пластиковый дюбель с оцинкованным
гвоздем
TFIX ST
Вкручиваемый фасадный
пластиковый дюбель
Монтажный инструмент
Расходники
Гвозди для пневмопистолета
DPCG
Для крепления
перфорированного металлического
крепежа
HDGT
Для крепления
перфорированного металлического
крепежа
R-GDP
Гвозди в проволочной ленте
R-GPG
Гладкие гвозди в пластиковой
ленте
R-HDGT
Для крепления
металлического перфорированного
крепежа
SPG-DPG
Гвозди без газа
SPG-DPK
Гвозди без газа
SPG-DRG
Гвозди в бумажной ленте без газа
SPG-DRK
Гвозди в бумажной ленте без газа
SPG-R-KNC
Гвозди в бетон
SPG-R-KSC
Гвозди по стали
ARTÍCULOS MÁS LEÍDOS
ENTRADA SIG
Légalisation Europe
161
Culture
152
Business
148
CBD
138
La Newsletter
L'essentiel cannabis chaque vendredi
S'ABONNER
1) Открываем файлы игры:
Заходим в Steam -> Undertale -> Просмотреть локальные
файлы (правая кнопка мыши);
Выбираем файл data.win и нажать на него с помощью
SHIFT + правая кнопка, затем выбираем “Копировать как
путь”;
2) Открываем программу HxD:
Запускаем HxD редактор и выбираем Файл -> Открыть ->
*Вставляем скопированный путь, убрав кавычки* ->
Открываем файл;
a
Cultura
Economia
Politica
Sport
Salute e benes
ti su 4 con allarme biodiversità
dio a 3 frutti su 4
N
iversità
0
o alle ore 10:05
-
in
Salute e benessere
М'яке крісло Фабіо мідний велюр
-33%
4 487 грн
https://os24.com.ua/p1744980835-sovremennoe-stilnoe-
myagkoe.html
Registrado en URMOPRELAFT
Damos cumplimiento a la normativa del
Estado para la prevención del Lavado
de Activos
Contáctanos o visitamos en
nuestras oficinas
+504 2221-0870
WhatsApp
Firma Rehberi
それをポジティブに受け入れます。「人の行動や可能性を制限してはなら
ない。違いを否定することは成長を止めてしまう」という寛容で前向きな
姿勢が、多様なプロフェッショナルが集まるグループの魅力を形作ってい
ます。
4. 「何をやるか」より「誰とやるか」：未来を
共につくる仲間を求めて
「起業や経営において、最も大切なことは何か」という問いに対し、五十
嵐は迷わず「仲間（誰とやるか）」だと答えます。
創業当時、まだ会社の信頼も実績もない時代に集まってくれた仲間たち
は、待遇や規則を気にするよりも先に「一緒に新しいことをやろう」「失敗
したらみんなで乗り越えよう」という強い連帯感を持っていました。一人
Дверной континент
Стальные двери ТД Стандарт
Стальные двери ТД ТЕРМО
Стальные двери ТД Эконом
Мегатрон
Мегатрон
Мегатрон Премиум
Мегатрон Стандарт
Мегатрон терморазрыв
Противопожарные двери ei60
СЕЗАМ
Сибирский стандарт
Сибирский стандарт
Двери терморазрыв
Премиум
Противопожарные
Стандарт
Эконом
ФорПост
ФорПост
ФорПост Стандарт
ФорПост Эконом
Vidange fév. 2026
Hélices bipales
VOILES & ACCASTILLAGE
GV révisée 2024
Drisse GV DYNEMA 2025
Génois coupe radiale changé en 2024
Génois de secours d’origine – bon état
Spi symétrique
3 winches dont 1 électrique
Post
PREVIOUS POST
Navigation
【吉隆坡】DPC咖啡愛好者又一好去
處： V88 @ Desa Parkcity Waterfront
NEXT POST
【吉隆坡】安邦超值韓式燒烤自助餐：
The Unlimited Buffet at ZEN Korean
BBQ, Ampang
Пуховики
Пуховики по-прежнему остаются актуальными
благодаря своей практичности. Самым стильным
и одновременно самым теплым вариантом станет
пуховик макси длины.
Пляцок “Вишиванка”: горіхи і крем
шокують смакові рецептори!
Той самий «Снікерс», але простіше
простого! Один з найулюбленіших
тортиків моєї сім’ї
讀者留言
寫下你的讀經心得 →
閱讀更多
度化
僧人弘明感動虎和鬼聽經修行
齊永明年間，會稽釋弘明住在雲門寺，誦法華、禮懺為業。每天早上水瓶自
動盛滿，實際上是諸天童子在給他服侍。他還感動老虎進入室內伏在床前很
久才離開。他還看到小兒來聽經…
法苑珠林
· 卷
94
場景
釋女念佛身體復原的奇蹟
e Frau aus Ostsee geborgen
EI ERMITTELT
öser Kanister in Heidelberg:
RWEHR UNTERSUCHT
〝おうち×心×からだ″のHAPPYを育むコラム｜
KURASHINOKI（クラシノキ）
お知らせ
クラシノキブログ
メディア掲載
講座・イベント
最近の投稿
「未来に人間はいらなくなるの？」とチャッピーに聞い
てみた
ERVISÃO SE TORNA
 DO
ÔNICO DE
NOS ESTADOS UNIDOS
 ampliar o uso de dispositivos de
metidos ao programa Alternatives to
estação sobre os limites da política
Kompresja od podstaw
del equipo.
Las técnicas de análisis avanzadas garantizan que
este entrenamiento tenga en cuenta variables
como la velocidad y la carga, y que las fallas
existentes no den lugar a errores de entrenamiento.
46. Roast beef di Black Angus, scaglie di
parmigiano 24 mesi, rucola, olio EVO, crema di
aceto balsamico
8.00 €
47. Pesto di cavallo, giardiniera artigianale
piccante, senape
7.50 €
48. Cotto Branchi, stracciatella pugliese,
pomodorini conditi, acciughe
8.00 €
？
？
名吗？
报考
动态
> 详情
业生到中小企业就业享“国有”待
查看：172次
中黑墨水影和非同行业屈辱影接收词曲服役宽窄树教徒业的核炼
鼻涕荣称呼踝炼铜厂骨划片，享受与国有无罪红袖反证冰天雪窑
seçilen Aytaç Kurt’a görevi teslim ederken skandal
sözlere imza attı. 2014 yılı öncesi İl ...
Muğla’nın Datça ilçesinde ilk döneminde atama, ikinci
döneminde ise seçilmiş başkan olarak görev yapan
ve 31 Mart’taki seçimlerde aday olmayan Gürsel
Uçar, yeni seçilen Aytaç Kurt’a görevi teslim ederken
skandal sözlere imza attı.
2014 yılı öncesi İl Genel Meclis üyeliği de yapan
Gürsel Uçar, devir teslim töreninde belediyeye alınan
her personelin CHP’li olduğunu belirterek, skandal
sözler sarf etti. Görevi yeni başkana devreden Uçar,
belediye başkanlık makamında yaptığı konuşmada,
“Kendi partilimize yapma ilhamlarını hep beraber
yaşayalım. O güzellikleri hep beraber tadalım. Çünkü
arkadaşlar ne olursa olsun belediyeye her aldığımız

_Exercise objective:_ Reproduce the material verbatim, beginning with its first line and ending after the line that contains "Дверной континент".

_Exercise solution:_
пластиковый дюбель с оцинкованным
гвоздем
TFIX ST
Вкручиваемый фасадный
пластиковый дюбель
Монтажный инструмент
Расходники
Гвозди для пневмопистолета
DPCG
Для крепления
перфорированного металлического
крепежа
HDGT
Для крепления
перфорированного металлического
крепежа
R-GDP
Гвозди в проволочной ленте
R-GPG
Гладкие гвозди в пластиковой
ленте
R-HDGT
Для крепления
металлического перфорированного
крепежа
SPG-DPG
Гвозди без газа
SPG-DPK
Гвозди без газа
SPG-DRG
Гвозди в бумажной ленте без газа
SPG-DRK
Гвозди в бумажной ленте без газа
SPG-R-KNC
Гвозди в бетон
SPG-R-KSC
Гвозди по стали
ARTÍCULOS MÁS LEÍDOS
ENTRADA SIG
Légalisation Europe
161
Culture
152
Business
148
CBD
138
La Newsletter
L'essentiel cannabis chaque vendredi
S'ABONNER
1) Открываем файлы игры:
Заходим в Steam -> Undertale -> Просмотреть локальные
файлы (правая кнопка мыши);
Выбираем файл data.win и нажать на него с помощью
SHIFT + правая кнопка, затем выбираем “Копировать как
путь”;
2) Открываем программу HxD:
Запускаем HxD редактор и выбираем Файл -> Открыть ->
*Вставляем скопированный путь, убрав кавычки* ->
Открываем файл;
a
Cultura
Economia
Politica
Sport
Salute e benes
ti su 4 con allarme biodiversità
dio a 3 frutti su 4
N
iversità
0
o alle ore 10:05
-
in
Salute e benessere
М'яке крісло Фабіо мідний велюр
-33%
4 487 грн
https://os24.com.ua/p1744980835-sovremennoe-stilnoe-
myagkoe.html
Registrado en URMOPRELAFT
Damos cumplimiento a la normativa del
Estado para la prevención del Lavado
de Activos
Contáctanos o visitamos en
nuestras oficinas
+504 2221-0870
WhatsApp
Firma Rehberi
それをポジティブに受け入れます。「人の行動や可能性を制限してはなら
ない。違いを否定することは成長を止めてしまう」という寛容で前向きな
姿勢が、多様なプロフェッショナルが集まるグループの魅力を形作ってい
ます。
4. 「何をやるか」より「誰とやるか」：未来を
共につくる仲間を求めて
「起業や経営において、最も大切なことは何か」という問いに対し、五十
嵐は迷わず「仲間（誰とやるか）」だと答えます。
創業当時、まだ会社の信頼も実績もない時代に集まってくれた仲間たち
は、待遇や規則を気にするよりも先に「一緒に新しいことをやろう」「失敗
したらみんなで乗り越えよう」という強い連帯感を持っていました。一人
Дверной континент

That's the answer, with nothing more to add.